◆ YOUR OBJECTIVE ◆
Apart from any images, the entries are to be output exactly.

◆ Collected data ◆
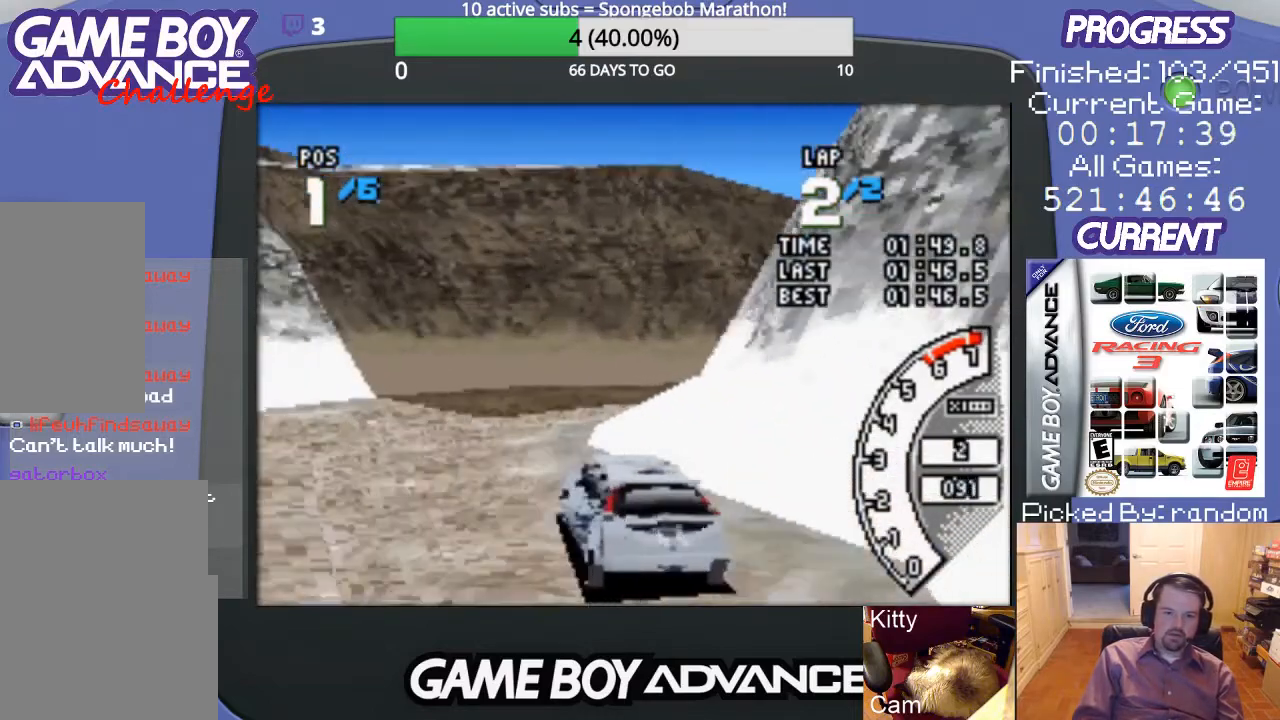
{"buttons": ["B", "DPAD_RIGHT"], "events": [[33, "DPAD_RIGHT", "down"], [67, "A", "up"], [267, "B", "down"]]}
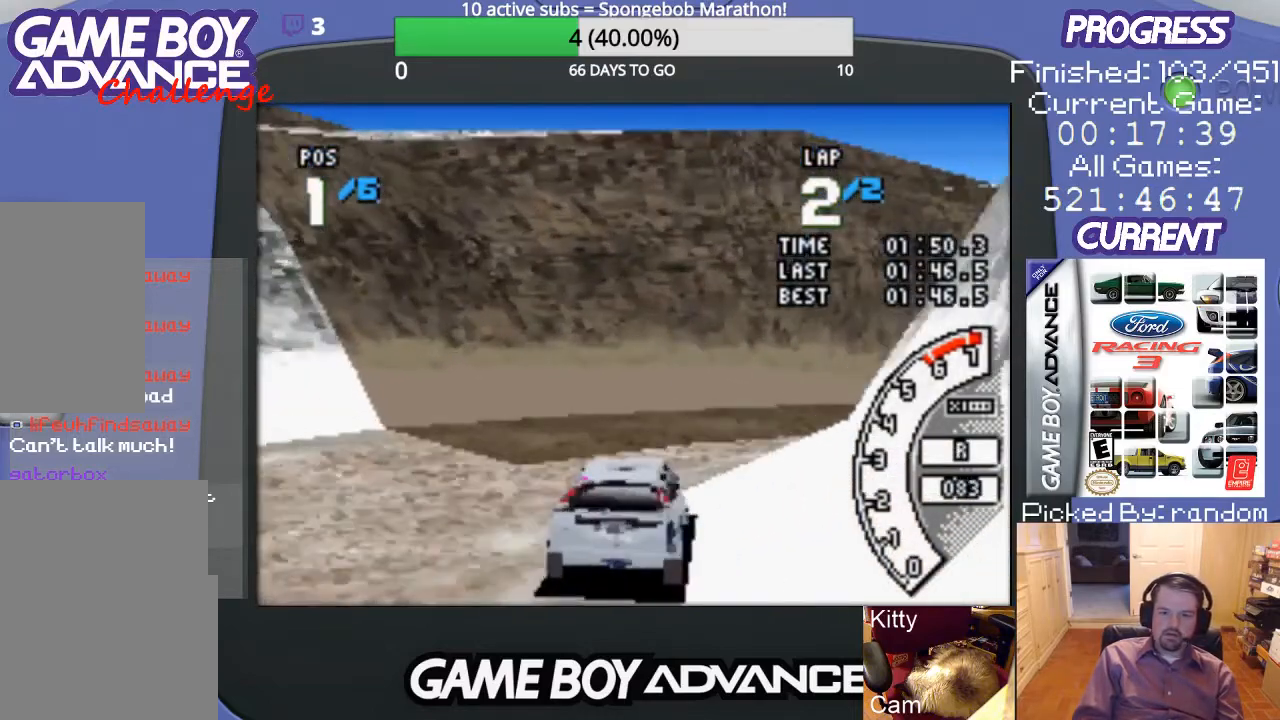
{"buttons": ["A", "DPAD_RIGHT"], "events": [[100, "B", "up"], [367, "A", "down"]]}
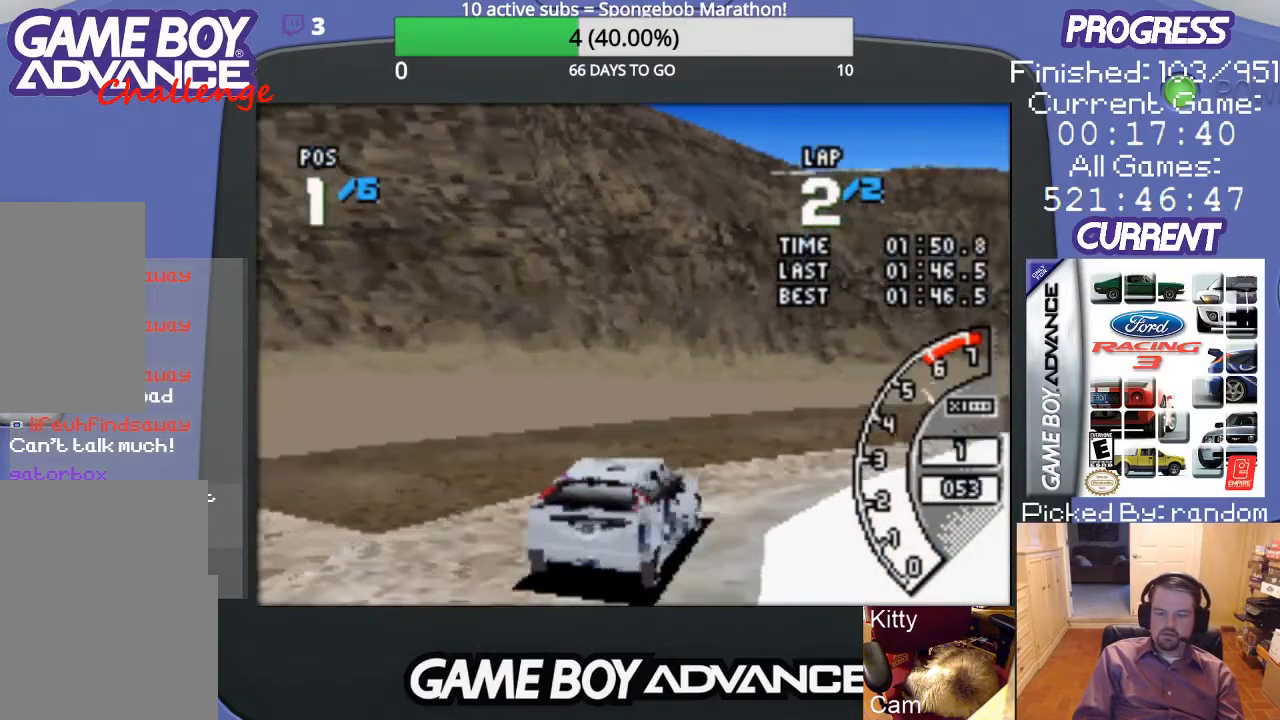
{"buttons": ["A", "DPAD_RIGHT"], "events": [[167, "DPAD_RIGHT", "up"], [267, "DPAD_RIGHT", "down"]]}
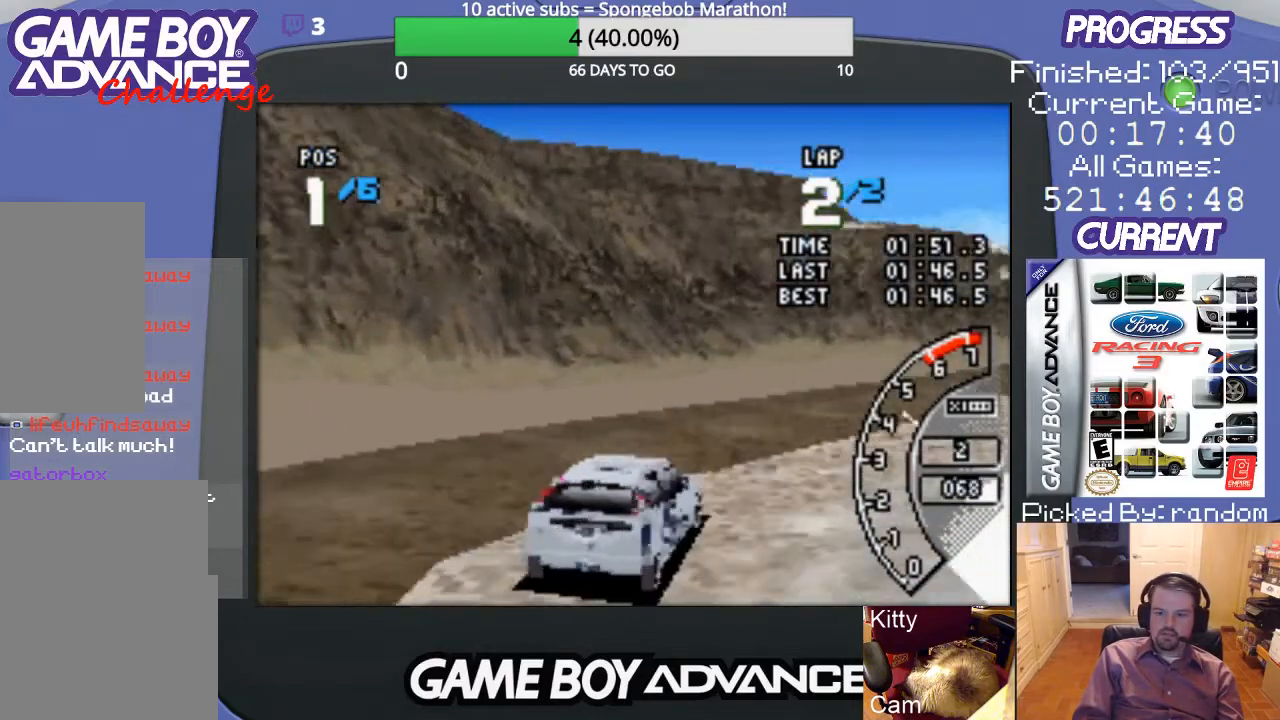
{"buttons": ["A", "DPAD_RIGHT"], "events": [[267, "DPAD_RIGHT", "up"], [400, "DPAD_RIGHT", "down"]]}
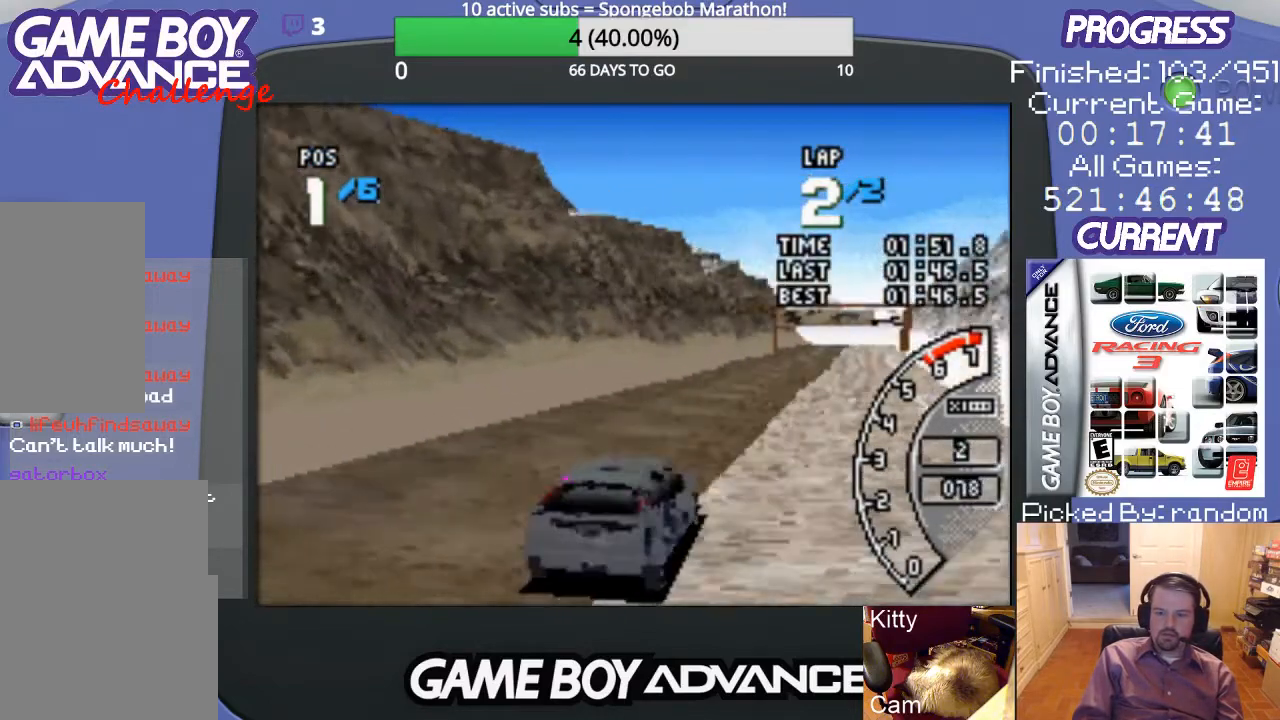
{"buttons": ["A", "DPAD_LEFT"], "events": [[67, "DPAD_RIGHT", "up"], [500, "DPAD_LEFT", "down"]]}
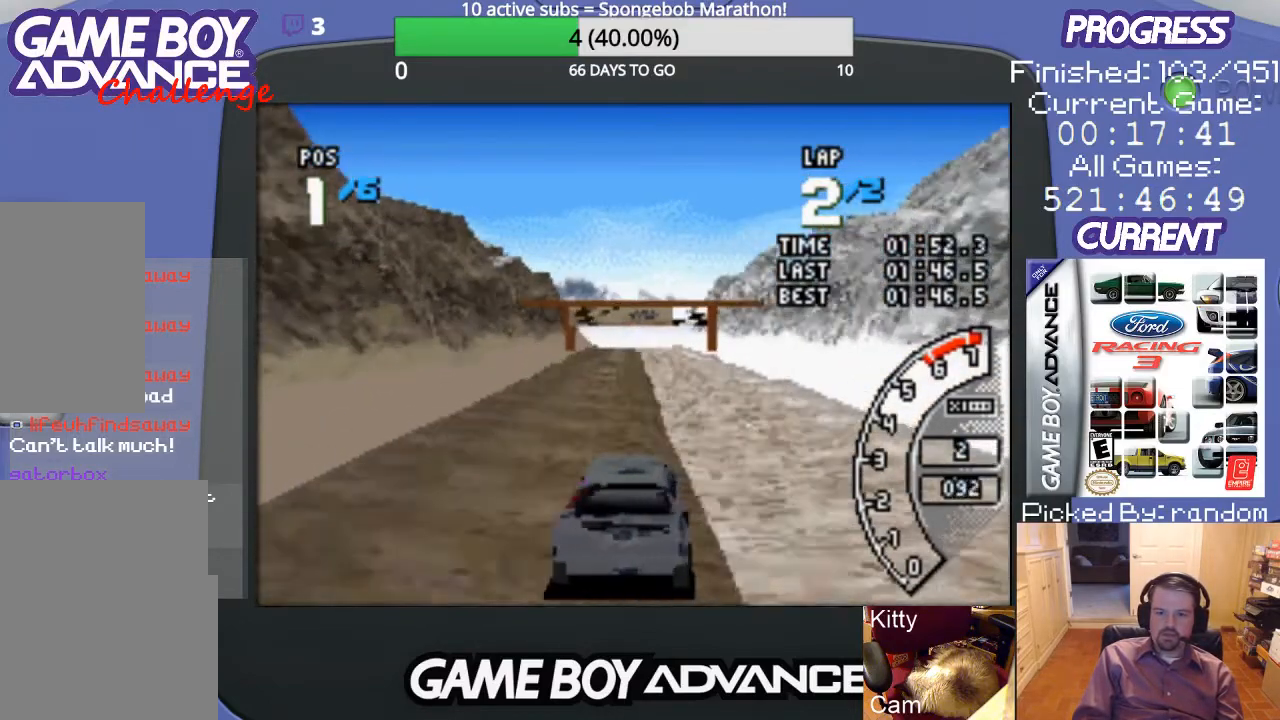
{"buttons": ["A"], "events": [[100, "DPAD_LEFT", "up"]]}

◆ ANSWER FOR THIS EXERCISE ◆
{"buttons": ["B", "DPAD_RIGHT"], "events": [[33, "DPAD_RIGHT", "down"], [67, "A", "up"], [267, "B", "down"]]}
{"buttons": ["A", "DPAD_RIGHT"], "events": [[100, "B", "up"], [367, "A", "down"]]}
{"buttons": ["A", "DPAD_RIGHT"], "events": [[167, "DPAD_RIGHT", "up"], [267, "DPAD_RIGHT", "down"]]}
{"buttons": ["A", "DPAD_RIGHT"], "events": [[267, "DPAD_RIGHT", "up"], [400, "DPAD_RIGHT", "down"]]}
{"buttons": ["A", "DPAD_LEFT"], "events": [[67, "DPAD_RIGHT", "up"], [500, "DPAD_LEFT", "down"]]}
{"buttons": ["A"], "events": [[100, "DPAD_LEFT", "up"]]}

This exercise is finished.